Sweet potato farmers in eight villages in the Temeke and Gairo regions are organizing and learning better ways to store and market their crop, with the help of Church World Service and partner Trust for Rural Food and Development (TRUFOOD), in a project that directly benefits more than 23,000 people. Sweet potatoes are a major staple food, source of Vitamin A and income source in several regions of Tanzania, and are the traditional crop for subsistence farmers.

Subsistence farmers in the area have small plots of land for growing food and cash crops and generally earn less than $3 a day.  They have been working individually to sell their crops after harvest, flooding the market and not getting good prices. 

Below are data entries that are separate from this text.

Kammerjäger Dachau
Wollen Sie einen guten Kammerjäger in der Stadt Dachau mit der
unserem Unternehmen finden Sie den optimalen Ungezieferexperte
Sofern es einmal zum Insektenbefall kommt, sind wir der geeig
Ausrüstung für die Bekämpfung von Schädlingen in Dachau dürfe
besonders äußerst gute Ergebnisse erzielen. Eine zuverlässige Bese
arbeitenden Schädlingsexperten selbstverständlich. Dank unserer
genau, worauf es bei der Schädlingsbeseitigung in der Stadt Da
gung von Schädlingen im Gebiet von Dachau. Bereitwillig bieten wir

With the help of CWS, the growers are learning to work together and to store vines so they are more readily available to farmers for planting.  They are also learning appropriate storage and processing methods to increase the shelf life of the sweet potatoes so they can be sold when market prices are higher--or when the growers need ready cash.  Farmers are also being encouraged to integrate the sweet potatoes with other crops such as cow peas and pigeon peas to diversify incomes and land usage.

Despite continuing drought, sweet potato farmers are applying the skills they have learned to improve their livelihoods.  Some farmers are selling sweet potato cakes, bread and juices. And several groups have set up sweet potato vine nurseries and are preserving sweet potatoes for six months using simple appropriate technology.